Friday, April 26, 2013

Lifejackets save lives

Amazing story floating around teh intertubes this week about a brother and sister who were fishing on a boat that sank and happily lived to tell the tale. The headlines call it a miracle and they were really lucky -- but some of their luck was that they'd chosen a boat where the captain had lifejackets on hand and accessible in case of emergency, and then they also made their own luck by doing a mind-blowing job of staying calm. Lifejackets save lives. So does not panicking. Read all about it!

Oh, and as long as I'm talking boating safety - don't forget that here in the northeast, the air's warming up but the water's still cold. Lovely time of year to start the boating season but also potentially treacherous - if you're going to go, there's stuff you should know. I've got a bunch of favorite cold-water safety sites over in the "Off-Season/Cold Water Boating links" in the sidebar to the right that are all good reading (although the last one is actually mine, something I wrote once when a friend who's an actual reporter saw an opportunity to get some cold-water safety info in the press - we jumped at it and it worked).  

And don't forget, if you are out in New York State waters in ANY recreational craft of 21 feet or less here in New York, state law requires that you wear a lifejacket up through May 1st. It's a good law, too - nobody ever plans to fall in, but if they do at this time of year, having that lifejacket on could very well make the difference between a funny story and a sad one. Let's go with funny.


Pandabonium said...

I learned all about life jackets before piloting a single engine plane carrying my family between islands in Hawaii. I've had friends who are alive today thanks to a PFD.

'Wouldn't think of being on or over water without them - anywhere.

Nancy & Dennis Friedman said...

I think that the story also relates to fortuitously warm water and possibly to poor oversight of boating down there

bonnie said...

Well, yes, I did mention that they had good luck (that would include warm water, no hungry sharks, finding a spot to land without getting hurt) and then of course they also had a big chunk of bad luck (boat sank). I think that the fact that there were lifejackets on hand can almost certainly be credited for tipping the balance to the good. Hypothermia still sets in in warm water, it just takes longer, and 14 hours is a terribly long time to swim without some flotation if you don't happen to be a trained open-water long-distance swimmer (and the boat crew was in the water for 23 hours).

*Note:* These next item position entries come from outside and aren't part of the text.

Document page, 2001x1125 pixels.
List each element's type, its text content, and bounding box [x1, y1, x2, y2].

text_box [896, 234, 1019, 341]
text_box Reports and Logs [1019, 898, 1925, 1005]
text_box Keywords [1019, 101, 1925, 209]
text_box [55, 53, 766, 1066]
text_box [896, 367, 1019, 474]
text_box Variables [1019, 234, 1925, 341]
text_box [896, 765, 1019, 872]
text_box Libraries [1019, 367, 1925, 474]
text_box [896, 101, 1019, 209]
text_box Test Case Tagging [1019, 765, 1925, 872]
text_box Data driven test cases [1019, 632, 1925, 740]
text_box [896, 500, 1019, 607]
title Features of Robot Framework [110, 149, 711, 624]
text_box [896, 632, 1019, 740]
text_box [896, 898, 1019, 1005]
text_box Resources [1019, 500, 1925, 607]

Keep in mind, too, I'm a Northeastern boater drawing a fairly universal safety point from an amazing story. "Always make sure the water is warm when your boat sinks" isn't very practical advice around here. "Wear your lifejacket" is!

bonnie said...

y'know, come to think of it, I wish "always make sure the water is warm..." was an option. When I was a kid in Hawaii, "cold water" was...oh, maybe you don't want to go snorkeling for quite as long before you retreat to sun yourself on the beach. Those were the days.